I am looking for an example of a sequence of uniformly continuous functions, defined on a compact domain that converge pointwise, but NOT uniformly, to a uniformly continuous function.
At first, I considered the function $f(x)=sin^{n}(x)$ where $x\in[0,\pi]$.
I thought this was a good example, however when $x=\pi/2$ then $\underset{n\rightarrow\infty}{lim}(f(x))=1$ and therefore it does not converge to a continuous function since when $x\neq\pi/2$, $\underset{n\rightarrow\infty}{lim}(f(x))=0$.
I then considered the function $f(x)=1_{[n,n+1]}(x)$ for $x\in [a,b]$. Where, $1_{[n,n+1]}(x)$ is the characteristic function, ie $f(x)=1$ if $x\in[n,n+1]$ and $f(x)=0$ otherwise.

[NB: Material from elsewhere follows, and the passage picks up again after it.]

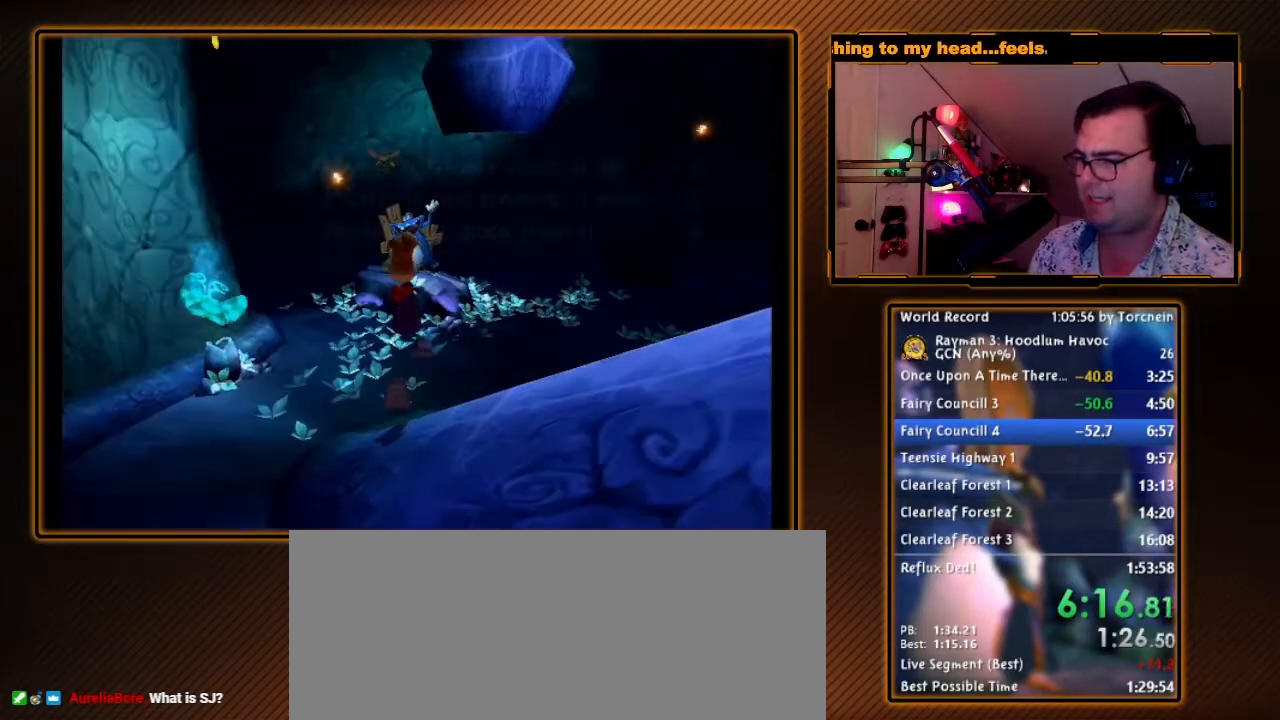
{"buttons": ["Y", "R1"], "left_stick": "center", "right_stick": "center", "events": [[33, "B", "down"], [167, "B", "up"], [200, "Y", "up"], [250, "Y", "down"], [350, "Y", "up"], [417, "Y", "down"]]}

This also seemed like a good idea, until I realized that when $n>b$ then $f(x)=0$ regardless of $x$.
Any suggestions ?
It should be sufficient to take a sequence of continuous (and therefore uniformly continuous) "triangle functions" on $[0, 1]$ where the $n$th function is supported on $[0, \frac{1}{n}]$, but the heights of the triangles do not approach 0 as $n \to \infty$. Then the pointwise limit is 0 everywhere (for $x=0$ because each triangle function has value 0 there, and for $x>0$ because eventually the functions become 0 for such an $x$); and therefore the pointwise limit is continuous. However, because of the condition on the heights of the triangles, the convergence to 0 will not be uniform.